Well, Simon has already started on his sports career. He has earned his Novice Trick Dog title from Do More With Your Dog, as well as their 2K9 Specialty title. 

These are his tricks. 






We've got lots of work to do before starting on his Intermediate title. I've got a bunch of classes in my Fenzi Dog Sports Academy library that can help with that, plus we had our first in-person class tonight.


----------



## Click-N-Treat (Nov 9, 2015)

What a sweet confident dog! Fantastic! Keep doing more with your dog. I love watching this. Yay!


----------



## 94Magna_Tom (Feb 23, 2021)

Nice work! You and Simon are a great team! 

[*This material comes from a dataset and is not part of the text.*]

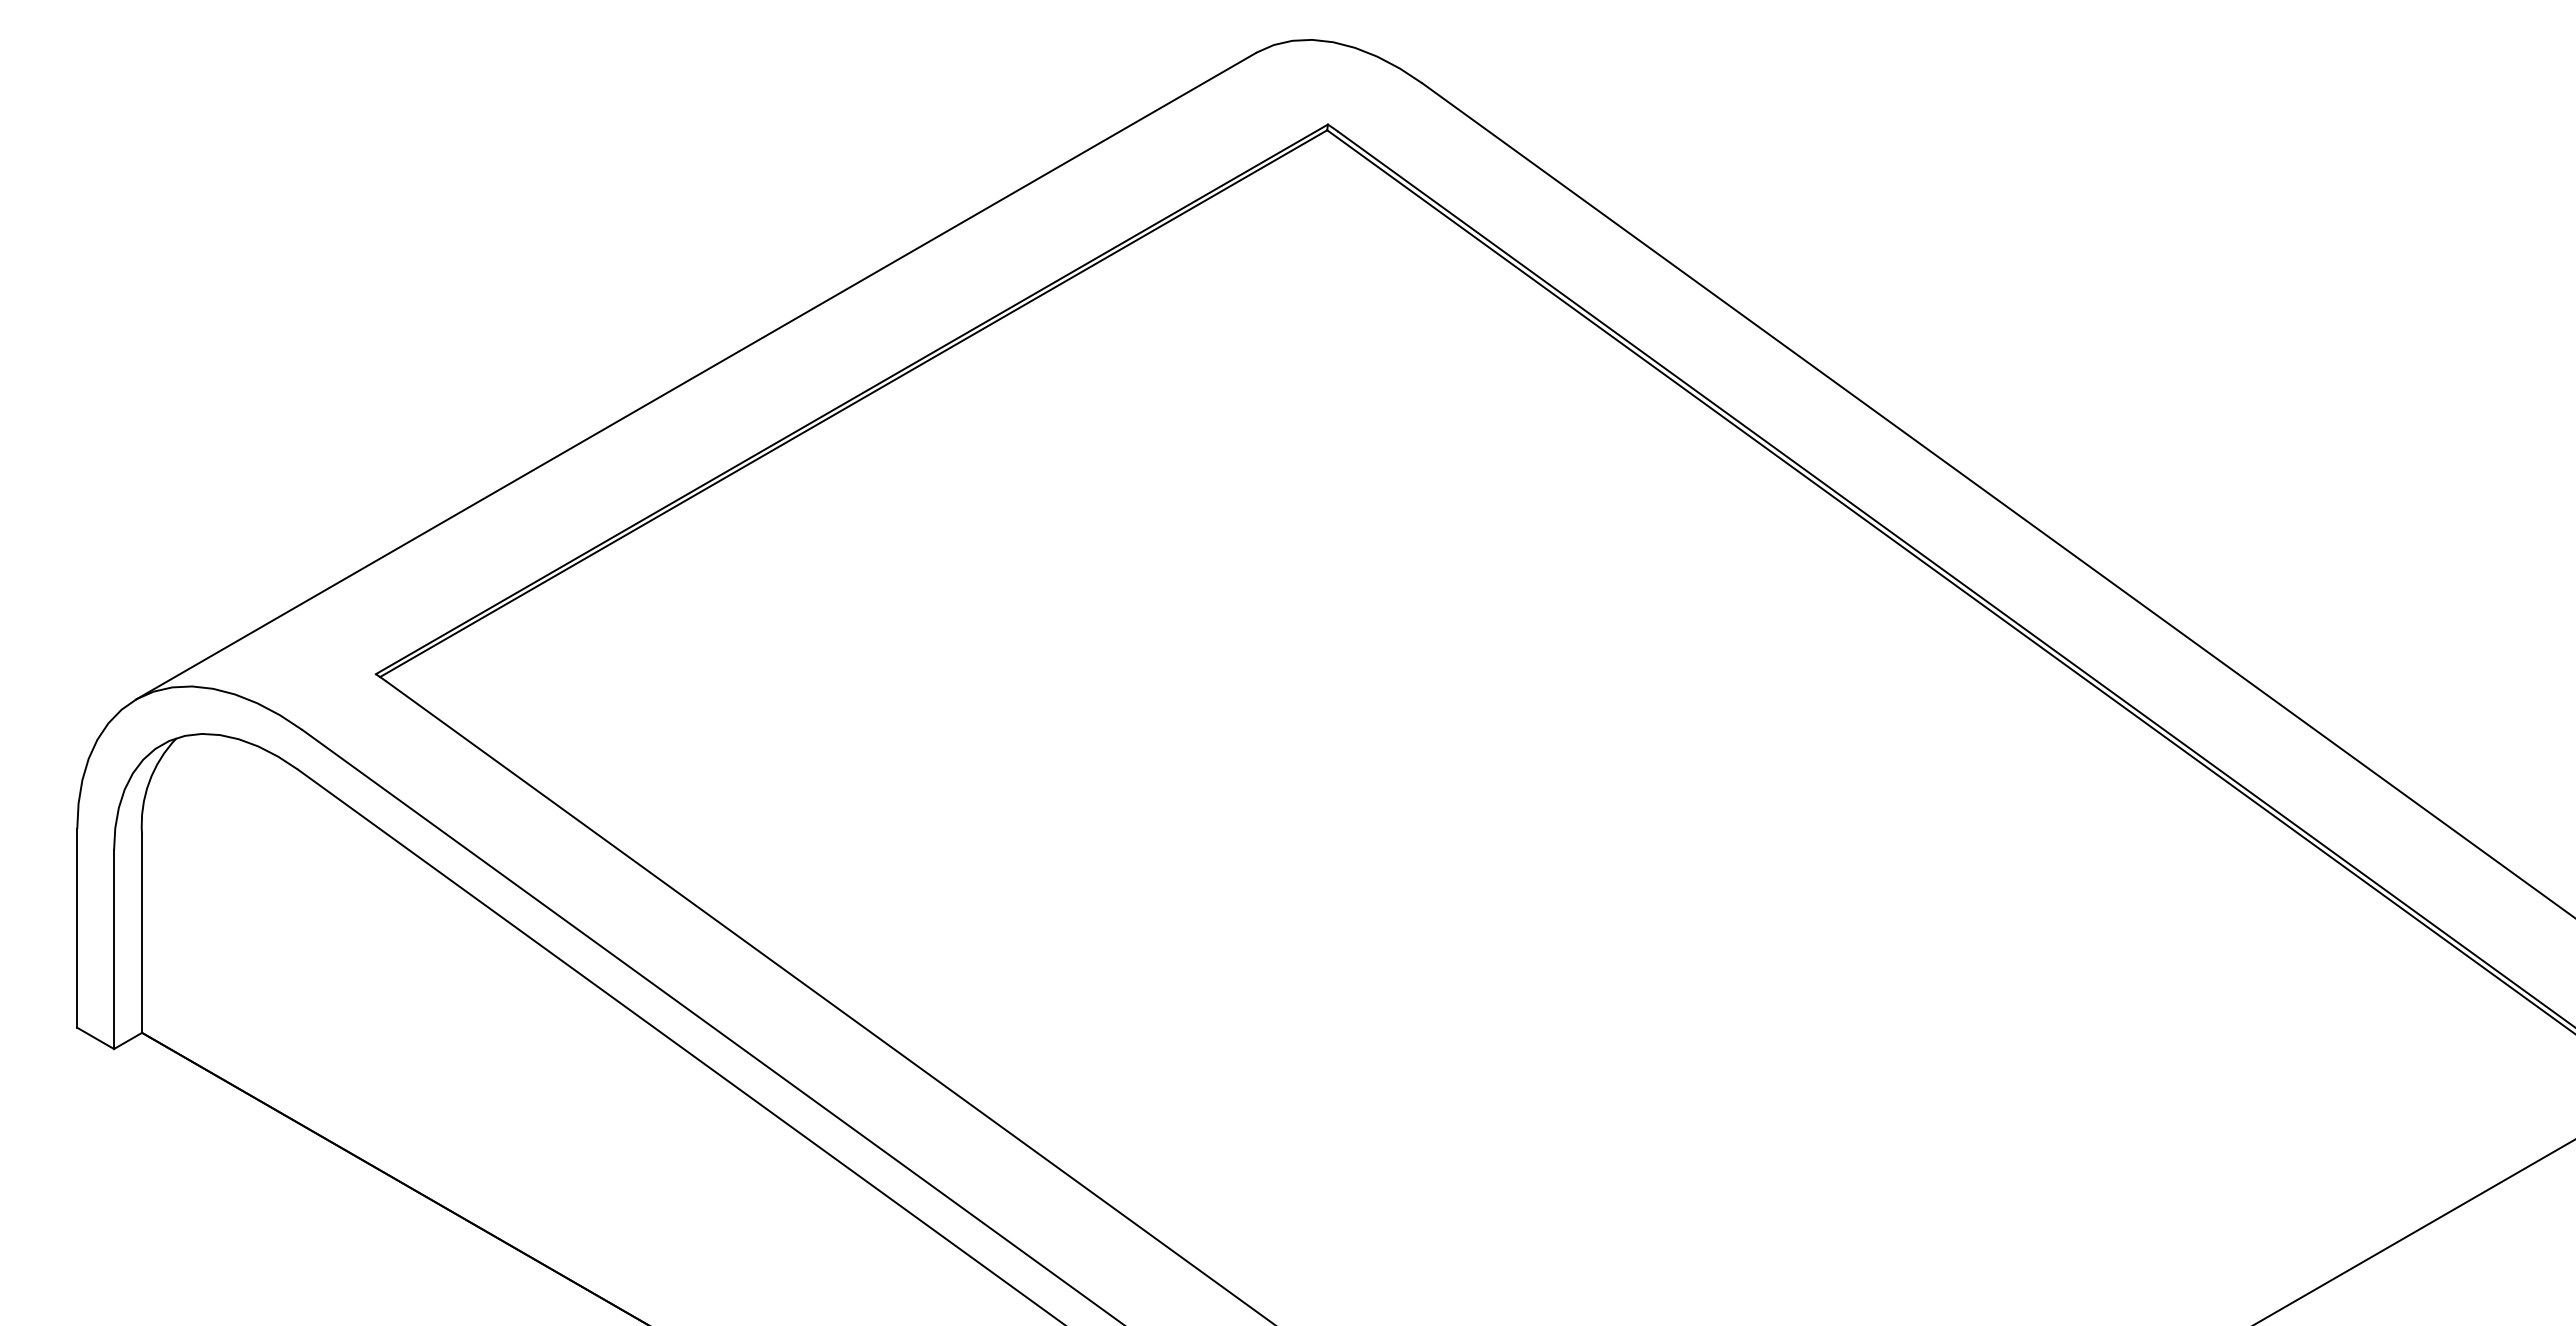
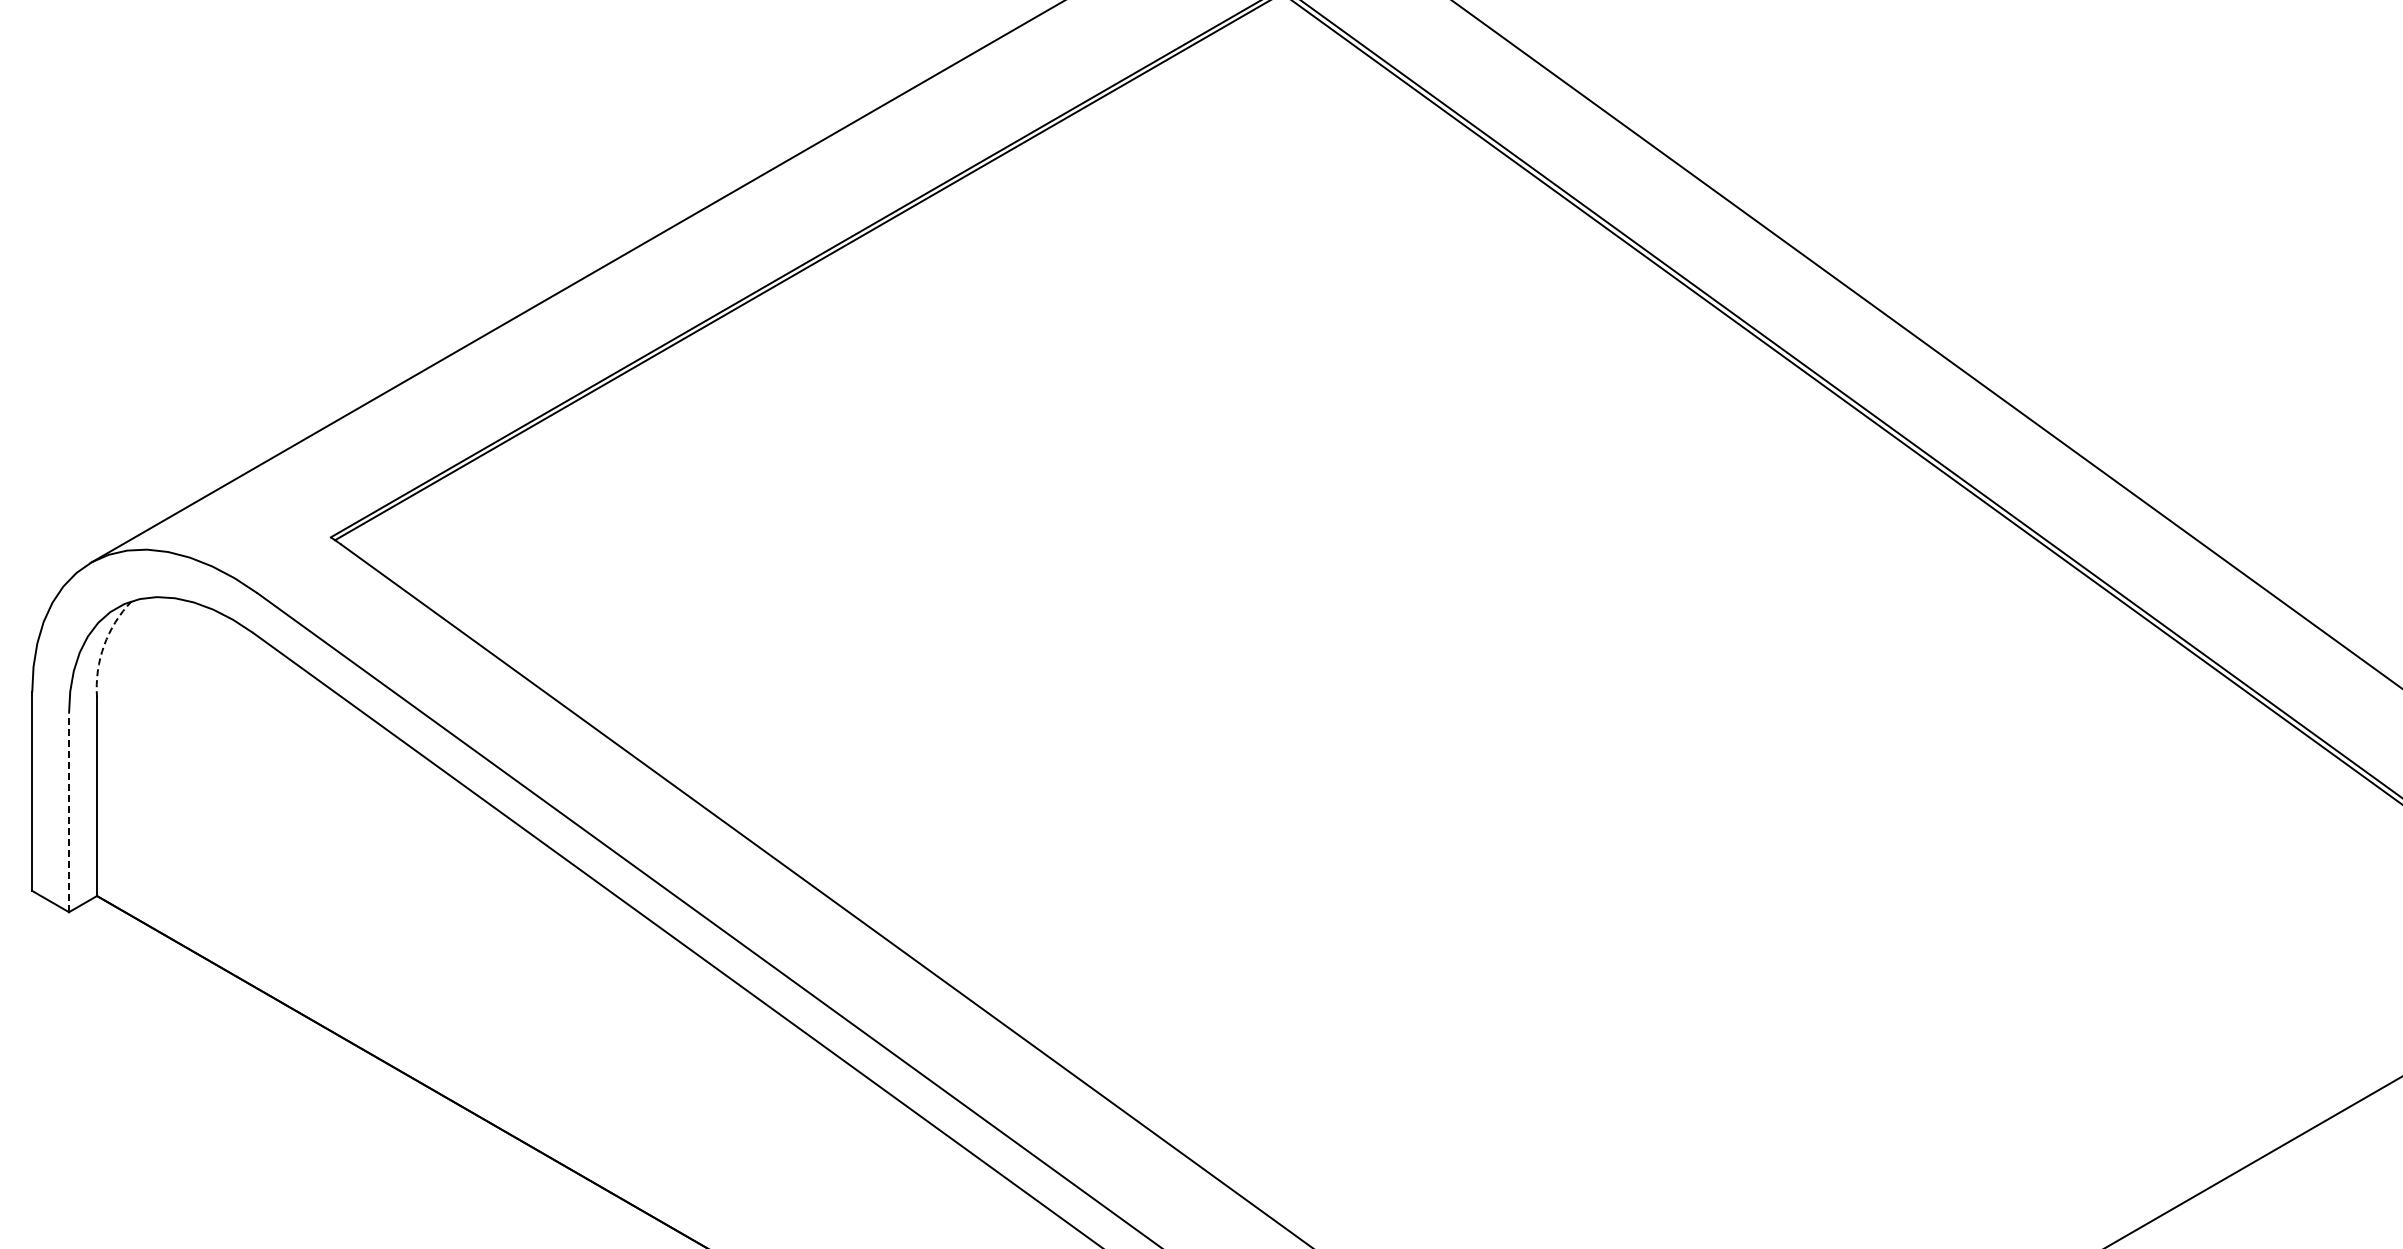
arc: (149, 782) -> (104, 645), solid -> dashed
line: (114, 949) -> (69, 812), solid -> dashed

Sent from my Moto G (4) using Tapatalk


----------



## Liz (Oct 2, 2010)

My gosh, he's adorable! Congratulations!


----------



## Carolinek (Apr 2, 2014)

TeamHellhound said:


> Well, Simon has already started on his sports career. He has earned his Novice Trick Dog title from Do More With Your Dog, as well as their 2K9 Specialty title.
> 
> These are his tricks.
> 
> ...


Very nice, he is clearly brilliant, and fearless!


----------



## Basil_the_Spoo (Sep 1, 2020)

like like like like like


----------



## PeggyTheParti (Sep 5, 2019)

Good boy, Simon! He looks so happy and relaxed.


----------



## Skylar (Jul 29, 2016)

Congratulations, his tail is wagging the whole time. Such a good boy. 


TeamHellhound said:


> 2K9 Specialty title.


 I just looked that up… is that a 1.24 mile run or walk?


----------



## TeamHellhound (Feb 5, 2021)

Skylar said:


> I just looked that up… is that a 1.24 mile run or walk?


Run or walk. The girls and I did our typical walk, and finished in under45 minutes. Simon got a casual stroll, with lots of stops to explore things (we sat at the skate park a good 15 minutes, just watching), that took well over an hour.


----------